IMF approves US dollar 17.5 billion aid for Ukraine
IMF approves US dollar 17.5 billion aid for Ukraine
Ukraine's government has forecast the economy to remain mired in a deep recession this year, contracting by 5.5 per cent.

Washington: The International Monetary Fund approved a US dollar 17.5 billion aid plan for crisis-wracked Ukraine, whose economy is reeling from a pro-Russia insurgency in its industrial heartland.

The new loan, with US dollar 5 billion to be disbursed immediately, replaces an IMF programme less than one year old that proved inadequate to stabilize Kiev's finances as it fights the separatists.

"This new four-year extended arrangement will support immediate economic stabilization in Ukraine and a set of deep and wide-ranging policy reforms aimed at restoring robust growth over the medium term and improving living standards for the Ukrainian people," said IMF managing director Christine Lagarde in a statement.

The IMF aid is part of about US dollar 40 billion in planned support from the international community, including bilateral loans and a significant contribution from restructuring the country's debt with private creditors.

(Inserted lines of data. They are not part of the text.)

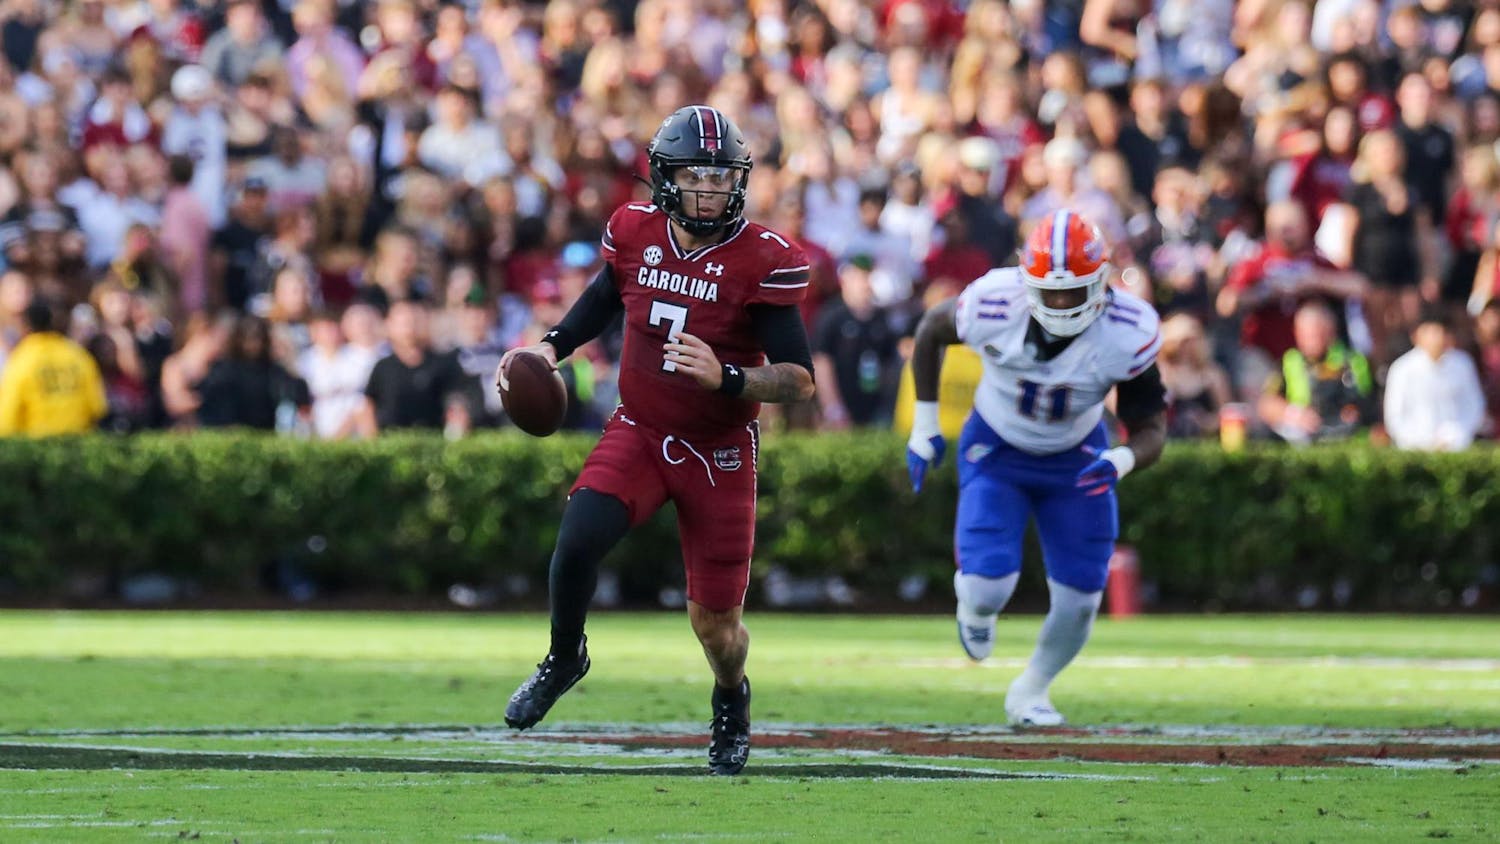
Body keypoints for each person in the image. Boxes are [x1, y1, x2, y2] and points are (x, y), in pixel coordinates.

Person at [498, 106, 815, 776]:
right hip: (640, 429)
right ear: (663, 178)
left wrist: (728, 377)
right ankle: (564, 657)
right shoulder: (632, 231)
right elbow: (606, 296)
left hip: (720, 452)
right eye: (695, 175)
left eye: (721, 176)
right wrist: (551, 348)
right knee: (577, 540)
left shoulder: (763, 259)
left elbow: (800, 381)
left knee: (716, 627)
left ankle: (731, 696)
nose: (709, 189)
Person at [905, 210, 1167, 727]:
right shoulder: (994, 301)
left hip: (1077, 458)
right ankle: (974, 610)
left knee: (1080, 598)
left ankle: (1032, 691)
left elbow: (1151, 428)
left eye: (1075, 291)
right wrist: (924, 424)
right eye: (1052, 291)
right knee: (988, 588)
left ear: (1101, 282)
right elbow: (931, 330)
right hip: (998, 447)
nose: (1063, 302)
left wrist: (1121, 459)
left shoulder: (1126, 331)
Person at [1257, 301, 1374, 445]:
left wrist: (1354, 410)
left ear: (1331, 332)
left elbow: (1370, 400)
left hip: (1348, 434)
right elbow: (1266, 404)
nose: (1309, 340)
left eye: (1315, 334)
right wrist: (1296, 415)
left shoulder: (1353, 361)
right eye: (1304, 334)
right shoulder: (1290, 362)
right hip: (1303, 435)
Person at [0, 301, 107, 435]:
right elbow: (97, 407)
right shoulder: (77, 355)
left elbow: (8, 416)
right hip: (78, 442)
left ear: (25, 326)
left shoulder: (22, 359)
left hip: (38, 446)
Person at [1384, 312, 1485, 451]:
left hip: (1457, 448)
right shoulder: (1402, 369)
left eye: (1441, 332)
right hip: (1414, 451)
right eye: (1431, 332)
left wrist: (1457, 435)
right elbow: (1394, 418)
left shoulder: (1462, 364)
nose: (1437, 337)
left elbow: (1474, 406)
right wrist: (1423, 442)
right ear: (1416, 336)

The new loan is "based on a comprehensive economic reform programme supported by the Fund as well as by additional resources from the international community, the IMF said.

Lagarde said the new IMF programme is better-suited to the more protracted nature of Ukraine's balance-of-payments needs and "will provide more funding, more time, more flexibility, and better financing terms."

But she added that the programme "is ambitious and involves risks, notably those stemming from the conflict in the east of the country."

Ukraine's government has forecast the economy to remain mired in a deep recession this year, contracting by 5.5 per cent.

Much of the potential US dollar 40 billion aid package will go toward boosting its gaping foreign currency reserves. Last week Ukraine's central bank moved to shore up the country's battered currency by hiking interest rates to 30 percent as the government pushed through draconian reforms needed to clinch the new IMF bailout.